Nach dem Abendessen bat Großvater Thorsten, nach oben zu gehen und ein Buch für ihn zu holen. »Mal sehen, ob du es mit einem Sprung nach oben schaffst«, fügte er hinzu, »es sind siebzehn Stufen bis nach oben.« Lachend sagte Thorsten: »Das kann ich nicht.« »Du kannst nur eine Stufe auf einmal erklimmen, nicht wahr – oder vielleicht zwei, seitdem deine Beine so lang geworden sind«, meinte Großvater.

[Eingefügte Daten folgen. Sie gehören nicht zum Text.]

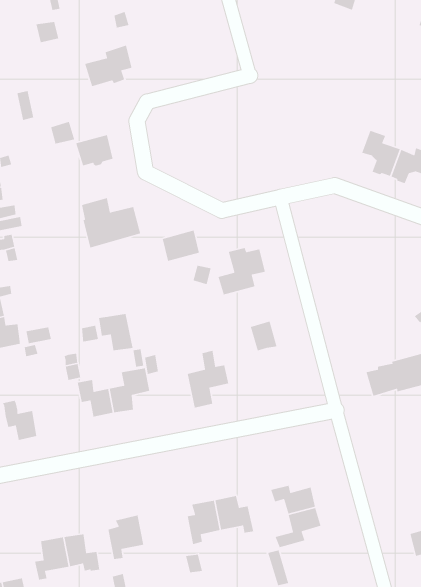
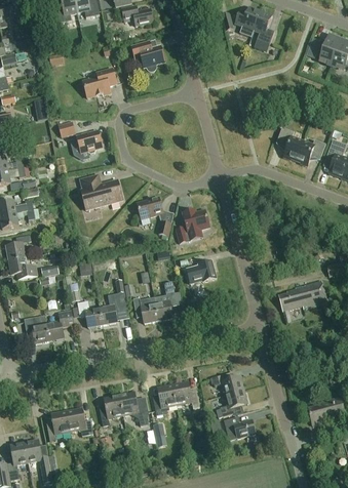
building: none -> [131,41,165,71]
building: [98,313,133,351] -> [134,296,159,323]
building: none -> [46,309,74,340]
building: none -> [120,392,148,424]
building: none -> [224,415,256,440]

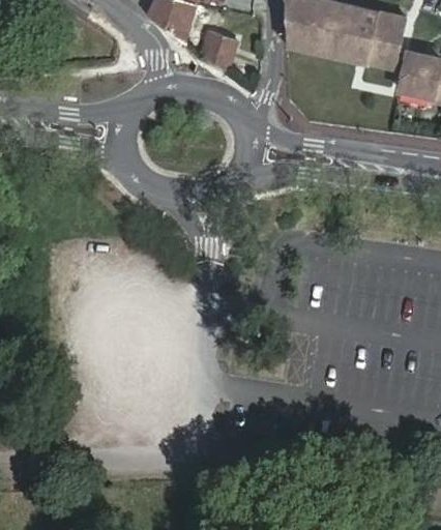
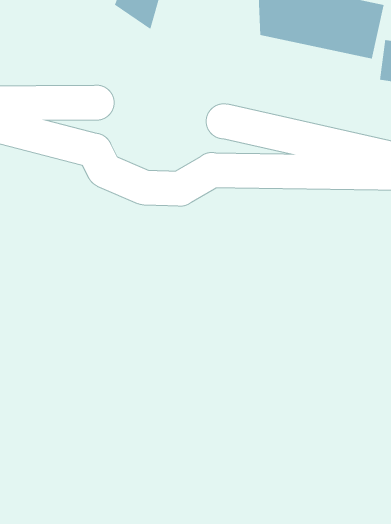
building: [202,23,236,70] -> none

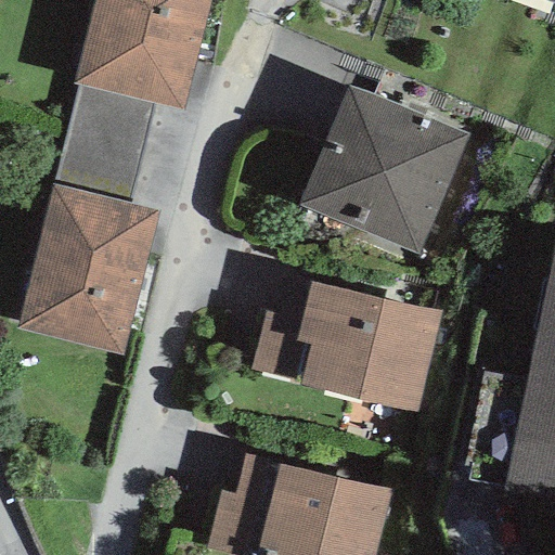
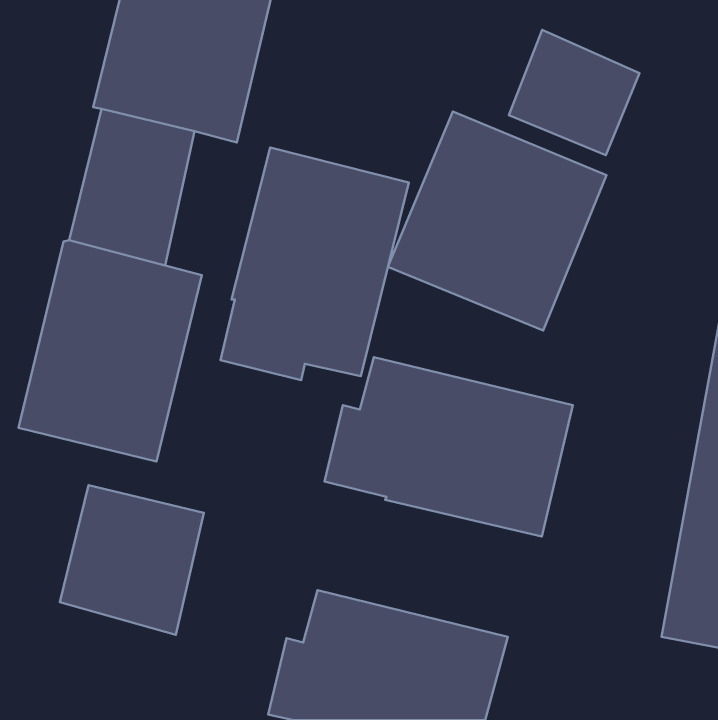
building: none -> [509,30,640,155]
building: none -> [220,148,409,380]
building: none -> [60,485,204,635]

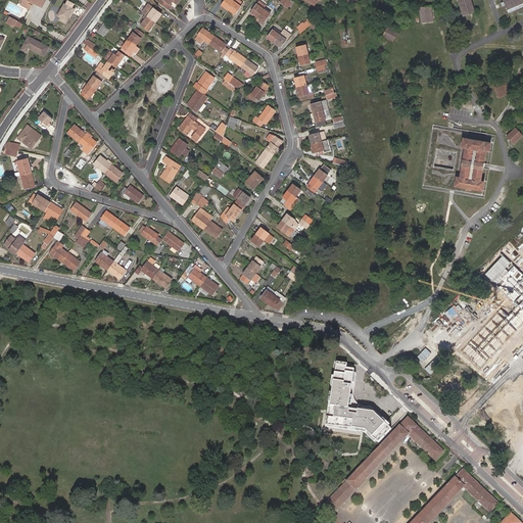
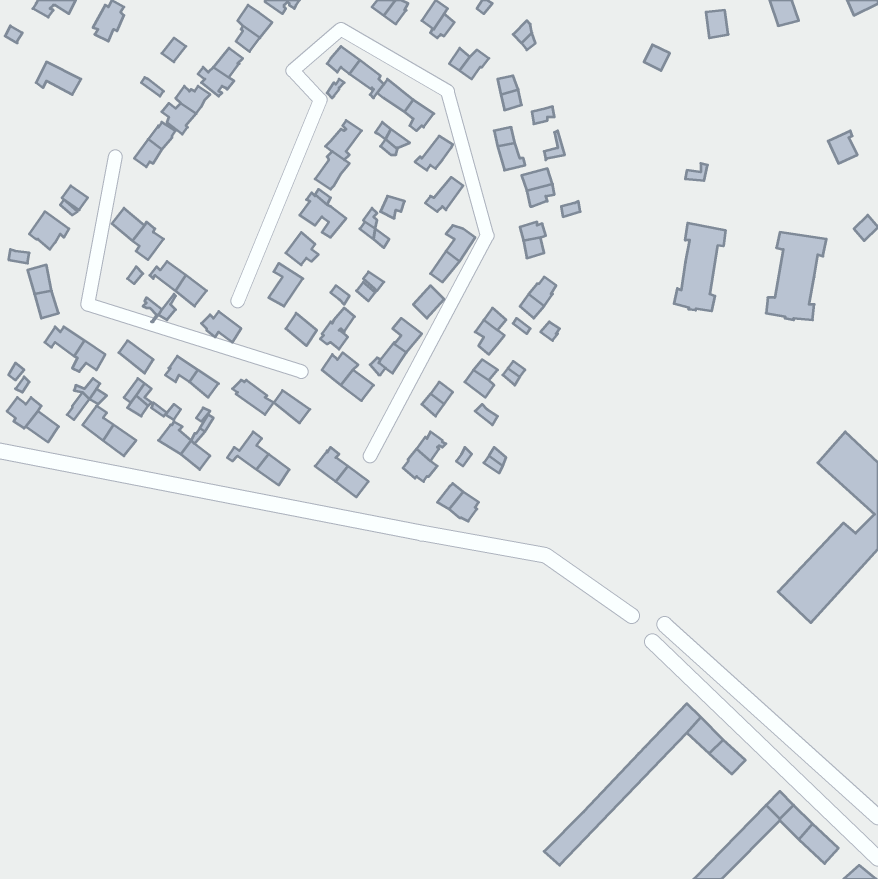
building: none -> [674,223,725,311]
building: [327,363,391,443] -> none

»Mir scheint, dass die Verfolgung deines Ziels, Missionsarzt zu werden, dem Treppensteigen ähnlich ist. Gott erwartet nicht, dass du sofort oben ankommst. Er erwartet von dir, dass du eine Stufe nach der anderen hinaufsteigst.« Gedankenvoll schaute Thorsten die Treppe hinauf. »Ich glaube, dass ein Mensch mitunter noch nicht einmal erkennt, wie er eine Stufe hinaufsteigen soll.«

»Genau da setzt der Glaube an«, erwiderte Großvater. »Wenn der Herr Stufensteigen ansagt, dann hebst du deinen Fuß, indem du darauf vertraust, dass er dir deinen Weg ermöglicht.« »Ich denke, ich bin heute die erste Stufe hinaufgestiegen, als ich Ja sagte«, meinte Thorsten. »Was glaubst du, wird die nächste Stufe sein?« »Wahrscheinlich viel lernen«, deutete Großvater an. »Und die dritte könnte vielleicht sein, dass du einen Halbtagsjob annimmst und Geld sparst.«

Grinsend meinte Thorsten: »Ich gehe wohl besser nach Hause und fange mit der zweiten Stufe an. Wir schreiben morgen eine Arbeit.«

Wie steht es mit dir?

Hast du das Gefühl, Gott möchte etwas von dir, das dir unmöglich erscheint? Er kann dir beim Lernen, Zeugnisgeben, bei Freundlichkeit und Gehorsam helfen – bei allem! Sei empfänglich für die Dinge, die er von dir jetzt und in der Zukunft getan haben möchte. Habe keine Angst, Ja zu Gott zu sagen. Wenn er möchte, dass du etwas tust, dann ist es nicht unmöglich.

Merke

»Bei Gott aber sind alle Dinge möglich.« Matthäus 19,26

Du kannst tun, worum Gott dich bittet!